Page 19 of Heartscape


Font Size:

I don’t hear Tanner come home until he’s right behind me. I whirl around. His face is inches from mine and he’s staring right at me, clutching a box I’d forgotten about.

Have still forgotten about, as long as Tanner’s looking at me like this.

It’s not unusual for him to be intense. Over the last week or so, I’ve learned there’s no middle ground with this man. He’s either engaged or he’s totally not. And right now, his dark gaze is piercing holes into me.

I open my mouth. Shut it again when nothing comes out.

Tanner sucks in a breath, then the box is on the coffee table, and his hands are on me. He lays his blazing palms on my back and turns me around. “I thought you were kidding,” he whispers.

It takes me a heart-pounding moment to realize he’s zeroed in on the scars that litter my left side. I think back to the one and only time we’ve talked about them. The brief exchange echoes in my head and I can see how he might’ve come to the conclusion that I was taking the royal piss. Surfer or not, it’s an unlikely story.

“I wasn’t kidding. I’m not that funny.”

“You’re funny enough.” His voice is still low enough to seem reverent. “How far down do they go?”

“You want to see?”

He nods. And I resign myself to pulling my pants down in front of him for all the wrong reasons.

I drop the towel and edge my waistband over my hips, revealing the mutant scars, inch by inch. The worst is on my thigh—it’s the one with actual teeth marks, and usually the point where most people back away in horror, or leer enough to make me want to die.

Tanner does neither.

He leans forward and slides his hand from the small of my back, over my hip, and down my thigh, tracing the raised flesh, apparently oblivious to the effect his touch has on me. How he can’t hear my thumping heart I have no fucking clue, but I’m glad he can’t. My snatched breath is embarrassing enough.

“Does it still hurt?”

I force myself to face him. “Not more than I’ve already told you. It’s just a bit tight sometimes.”

“I’ll bet. He really wanted to eat you, huh?”

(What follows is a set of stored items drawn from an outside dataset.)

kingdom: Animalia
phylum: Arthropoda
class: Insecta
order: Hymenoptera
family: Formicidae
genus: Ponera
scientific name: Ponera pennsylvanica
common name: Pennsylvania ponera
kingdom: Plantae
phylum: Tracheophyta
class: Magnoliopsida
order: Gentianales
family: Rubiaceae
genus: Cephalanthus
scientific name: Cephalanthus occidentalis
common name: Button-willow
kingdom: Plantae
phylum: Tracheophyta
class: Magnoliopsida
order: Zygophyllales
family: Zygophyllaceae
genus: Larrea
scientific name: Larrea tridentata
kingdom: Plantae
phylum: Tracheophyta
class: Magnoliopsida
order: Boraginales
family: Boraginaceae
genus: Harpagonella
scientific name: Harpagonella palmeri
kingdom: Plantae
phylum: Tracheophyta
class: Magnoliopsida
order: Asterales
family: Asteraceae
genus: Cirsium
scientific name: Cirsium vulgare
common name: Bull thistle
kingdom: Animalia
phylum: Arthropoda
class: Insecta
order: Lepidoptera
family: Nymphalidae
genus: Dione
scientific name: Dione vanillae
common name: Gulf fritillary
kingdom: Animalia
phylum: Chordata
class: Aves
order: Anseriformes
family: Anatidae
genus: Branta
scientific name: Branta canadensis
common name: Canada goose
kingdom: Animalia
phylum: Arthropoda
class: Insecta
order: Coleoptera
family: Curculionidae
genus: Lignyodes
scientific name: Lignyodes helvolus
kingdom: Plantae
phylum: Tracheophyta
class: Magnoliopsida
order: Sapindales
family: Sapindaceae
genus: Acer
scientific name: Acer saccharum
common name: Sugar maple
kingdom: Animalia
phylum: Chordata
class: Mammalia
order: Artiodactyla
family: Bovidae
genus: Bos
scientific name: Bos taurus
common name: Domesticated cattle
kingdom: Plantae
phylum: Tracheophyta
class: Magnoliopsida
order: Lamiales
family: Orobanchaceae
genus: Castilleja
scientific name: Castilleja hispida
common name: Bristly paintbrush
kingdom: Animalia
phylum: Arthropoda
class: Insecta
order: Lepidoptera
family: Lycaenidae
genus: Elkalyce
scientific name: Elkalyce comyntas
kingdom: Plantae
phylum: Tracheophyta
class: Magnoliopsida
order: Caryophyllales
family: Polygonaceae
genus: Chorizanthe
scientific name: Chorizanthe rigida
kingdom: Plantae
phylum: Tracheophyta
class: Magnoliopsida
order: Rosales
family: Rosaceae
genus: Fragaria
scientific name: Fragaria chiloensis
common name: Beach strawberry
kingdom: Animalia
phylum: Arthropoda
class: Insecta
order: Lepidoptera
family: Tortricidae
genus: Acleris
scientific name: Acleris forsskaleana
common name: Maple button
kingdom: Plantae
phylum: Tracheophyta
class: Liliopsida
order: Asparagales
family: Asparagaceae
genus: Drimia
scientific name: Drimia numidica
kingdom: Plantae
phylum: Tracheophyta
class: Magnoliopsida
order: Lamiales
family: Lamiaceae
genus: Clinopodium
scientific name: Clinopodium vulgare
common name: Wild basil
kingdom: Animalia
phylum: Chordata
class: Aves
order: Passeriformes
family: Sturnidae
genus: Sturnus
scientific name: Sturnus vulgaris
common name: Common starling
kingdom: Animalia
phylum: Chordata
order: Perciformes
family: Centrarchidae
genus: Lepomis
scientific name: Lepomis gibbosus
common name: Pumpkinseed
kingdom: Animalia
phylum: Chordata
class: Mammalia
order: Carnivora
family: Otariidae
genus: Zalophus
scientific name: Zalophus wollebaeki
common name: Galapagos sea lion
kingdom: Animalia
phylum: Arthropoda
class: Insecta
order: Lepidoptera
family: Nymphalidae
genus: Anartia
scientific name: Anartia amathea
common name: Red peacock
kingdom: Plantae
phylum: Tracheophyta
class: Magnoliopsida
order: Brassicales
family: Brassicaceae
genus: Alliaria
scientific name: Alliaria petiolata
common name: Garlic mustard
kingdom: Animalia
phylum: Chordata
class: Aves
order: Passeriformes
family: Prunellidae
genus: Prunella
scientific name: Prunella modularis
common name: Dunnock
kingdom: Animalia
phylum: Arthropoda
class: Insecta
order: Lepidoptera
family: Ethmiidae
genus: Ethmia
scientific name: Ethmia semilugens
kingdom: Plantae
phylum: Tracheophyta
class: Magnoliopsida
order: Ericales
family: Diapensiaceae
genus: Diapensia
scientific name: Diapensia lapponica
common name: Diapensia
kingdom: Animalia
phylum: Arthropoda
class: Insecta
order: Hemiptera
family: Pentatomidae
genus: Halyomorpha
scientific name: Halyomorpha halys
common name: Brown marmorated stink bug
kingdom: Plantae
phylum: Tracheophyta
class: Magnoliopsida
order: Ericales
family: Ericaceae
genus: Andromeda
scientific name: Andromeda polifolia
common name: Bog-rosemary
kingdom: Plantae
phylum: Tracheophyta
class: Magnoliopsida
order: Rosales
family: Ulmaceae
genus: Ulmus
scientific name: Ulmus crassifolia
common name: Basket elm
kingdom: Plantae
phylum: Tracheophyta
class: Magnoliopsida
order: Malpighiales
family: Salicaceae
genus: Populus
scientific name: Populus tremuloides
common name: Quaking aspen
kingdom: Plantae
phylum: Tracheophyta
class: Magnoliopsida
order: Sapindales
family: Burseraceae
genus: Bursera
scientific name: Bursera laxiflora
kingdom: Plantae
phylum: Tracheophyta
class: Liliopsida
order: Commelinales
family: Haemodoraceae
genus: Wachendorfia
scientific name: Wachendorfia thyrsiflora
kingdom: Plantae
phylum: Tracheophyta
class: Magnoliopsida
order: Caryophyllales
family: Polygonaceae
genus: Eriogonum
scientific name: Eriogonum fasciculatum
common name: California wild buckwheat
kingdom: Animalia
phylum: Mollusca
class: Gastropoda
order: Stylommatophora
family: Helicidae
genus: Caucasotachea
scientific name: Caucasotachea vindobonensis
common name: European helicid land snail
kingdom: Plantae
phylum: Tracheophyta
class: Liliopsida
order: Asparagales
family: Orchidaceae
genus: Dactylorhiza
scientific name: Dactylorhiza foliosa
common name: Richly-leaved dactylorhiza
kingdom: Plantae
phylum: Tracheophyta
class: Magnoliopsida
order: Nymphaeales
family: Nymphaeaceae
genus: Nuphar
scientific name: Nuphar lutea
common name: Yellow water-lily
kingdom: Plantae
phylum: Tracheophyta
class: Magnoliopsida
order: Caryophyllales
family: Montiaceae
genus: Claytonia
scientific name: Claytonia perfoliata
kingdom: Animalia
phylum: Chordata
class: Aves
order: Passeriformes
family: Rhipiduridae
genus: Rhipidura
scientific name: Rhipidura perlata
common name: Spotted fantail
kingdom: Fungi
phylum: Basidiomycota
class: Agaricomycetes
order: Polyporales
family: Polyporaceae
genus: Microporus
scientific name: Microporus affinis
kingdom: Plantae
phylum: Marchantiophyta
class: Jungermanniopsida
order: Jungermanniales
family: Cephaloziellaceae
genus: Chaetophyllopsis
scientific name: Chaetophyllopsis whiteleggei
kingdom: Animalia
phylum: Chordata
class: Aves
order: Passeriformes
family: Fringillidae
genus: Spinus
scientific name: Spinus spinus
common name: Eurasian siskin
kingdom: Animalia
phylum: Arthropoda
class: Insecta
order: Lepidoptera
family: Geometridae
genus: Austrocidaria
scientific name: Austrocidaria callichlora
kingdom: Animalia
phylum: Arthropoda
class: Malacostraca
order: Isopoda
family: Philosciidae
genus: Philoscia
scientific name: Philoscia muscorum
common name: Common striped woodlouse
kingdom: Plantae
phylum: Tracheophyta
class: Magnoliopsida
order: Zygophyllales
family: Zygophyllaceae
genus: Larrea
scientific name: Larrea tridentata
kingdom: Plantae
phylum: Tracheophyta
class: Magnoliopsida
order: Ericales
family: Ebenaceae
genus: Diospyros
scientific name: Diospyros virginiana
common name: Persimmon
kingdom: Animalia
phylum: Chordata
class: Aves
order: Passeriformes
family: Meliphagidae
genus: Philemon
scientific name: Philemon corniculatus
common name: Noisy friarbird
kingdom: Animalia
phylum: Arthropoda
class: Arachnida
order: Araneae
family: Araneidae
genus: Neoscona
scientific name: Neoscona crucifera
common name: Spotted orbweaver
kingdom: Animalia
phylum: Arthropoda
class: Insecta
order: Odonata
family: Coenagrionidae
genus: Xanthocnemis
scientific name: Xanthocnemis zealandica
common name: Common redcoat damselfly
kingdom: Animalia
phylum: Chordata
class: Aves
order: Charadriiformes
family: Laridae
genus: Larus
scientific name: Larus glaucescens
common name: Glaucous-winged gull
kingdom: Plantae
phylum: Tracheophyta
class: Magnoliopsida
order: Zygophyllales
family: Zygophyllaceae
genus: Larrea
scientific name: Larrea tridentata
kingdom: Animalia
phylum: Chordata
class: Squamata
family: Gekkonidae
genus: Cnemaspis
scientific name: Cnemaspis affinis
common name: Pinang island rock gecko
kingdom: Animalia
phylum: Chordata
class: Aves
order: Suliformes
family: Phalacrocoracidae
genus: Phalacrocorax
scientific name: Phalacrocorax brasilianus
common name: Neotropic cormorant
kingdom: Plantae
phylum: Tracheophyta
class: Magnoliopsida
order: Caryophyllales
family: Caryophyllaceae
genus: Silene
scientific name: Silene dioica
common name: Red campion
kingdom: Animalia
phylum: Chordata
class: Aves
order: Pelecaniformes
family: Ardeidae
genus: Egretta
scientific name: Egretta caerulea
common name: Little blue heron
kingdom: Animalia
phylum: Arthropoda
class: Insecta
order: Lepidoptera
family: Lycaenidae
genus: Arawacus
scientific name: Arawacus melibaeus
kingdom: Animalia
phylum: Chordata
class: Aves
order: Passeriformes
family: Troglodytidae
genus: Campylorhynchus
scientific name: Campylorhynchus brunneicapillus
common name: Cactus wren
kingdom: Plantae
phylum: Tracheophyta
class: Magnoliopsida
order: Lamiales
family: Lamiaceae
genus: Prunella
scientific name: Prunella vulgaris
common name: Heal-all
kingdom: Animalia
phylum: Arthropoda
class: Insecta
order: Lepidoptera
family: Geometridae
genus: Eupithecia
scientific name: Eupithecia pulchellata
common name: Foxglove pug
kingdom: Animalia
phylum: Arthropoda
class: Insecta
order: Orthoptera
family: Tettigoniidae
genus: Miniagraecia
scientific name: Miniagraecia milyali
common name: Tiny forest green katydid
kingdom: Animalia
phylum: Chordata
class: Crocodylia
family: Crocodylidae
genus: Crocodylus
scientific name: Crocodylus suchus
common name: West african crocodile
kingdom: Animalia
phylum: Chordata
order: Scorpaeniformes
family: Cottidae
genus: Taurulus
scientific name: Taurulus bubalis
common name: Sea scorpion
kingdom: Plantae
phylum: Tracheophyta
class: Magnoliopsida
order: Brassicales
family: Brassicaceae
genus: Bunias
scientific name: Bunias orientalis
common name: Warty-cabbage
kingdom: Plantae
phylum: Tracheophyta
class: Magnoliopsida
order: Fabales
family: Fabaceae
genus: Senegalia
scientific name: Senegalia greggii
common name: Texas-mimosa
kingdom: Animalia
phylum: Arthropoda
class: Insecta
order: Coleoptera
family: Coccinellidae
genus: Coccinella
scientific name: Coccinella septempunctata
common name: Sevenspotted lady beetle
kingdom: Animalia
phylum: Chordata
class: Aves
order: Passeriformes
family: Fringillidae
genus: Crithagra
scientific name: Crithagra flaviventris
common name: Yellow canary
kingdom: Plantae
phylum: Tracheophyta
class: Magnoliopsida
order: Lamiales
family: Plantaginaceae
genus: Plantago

“So I heard. I don’t really remember.”

Tanner still has his hands on me. He reclaims them and seems to return to his senses. He straightens, leaving me to cover myself and reel in silent turmoil at the invisible handprints he’s left on my skin.

He steps away, and looks as though he wants to say something. But he doesn’t speak. Just gives me a soft smile, and leaves the apartment again.

* * *

Jax

“He’s not being mean to you, is he?” Eve slides a burger across the table of the hole-in-the-wall joint she’s deemed an acceptable place for me to buy her dinner with the last few dollars in my checking account. I’m pretty sure she’s chosen the cheapest place in Vermont, but if she’s happy, so am I.

“Tanner’s not mean to me. I don’t see him much, and when I do he’s pretty fucking sound.”

That’s one way of describing the charged encounters I’ve shared with Tanner. He works a lot, and so do I, so we tend to be ships that pass in the night, but I’ve come to live for the early morning coffees and late night snacks we share when both of us are awake. Tanner makes me feel things I can’t recall ever feeling before, about myself as much as him. He listens to me, and I like it, which is the weirdest thing, cos I don’t usually feel much like talking.

At least, I never used to.

He’s also a massive help with the work I’m trying to do on the Black Claw trails. This morning I woke up to find he’d come home from work and circled the map with alternative spots to mount the static cameras that aren’t picking much up. I haven’t had a chance to thank him yet. Maybe later, if he comes upstairs before two a.m.

“So…” Eve says when we’ve both made short work of the Vermont cheddar cheese burgers this place is famous for. “If Tanner’s being so nice to you, why did you tell me you were annoyed with me on the phone?”

I laugh. “I was taking the piss, mate. But you could’ve told me Tanner was your boyfriend’s brother. Your boyfriend hates me. How did you know Tanner wouldn’t too?”

Eve pinches my fries and eats half of them in three bites. “Number one, Gabriel doesn’t hate you. He gave you one bad look a gazillion years ago. Number two, Tanner’s not a giant man-child like his brother. If he was going to hate someone, it would be for a better reason than his brother told him to.”

“So why are you in love with the moody brother, then?”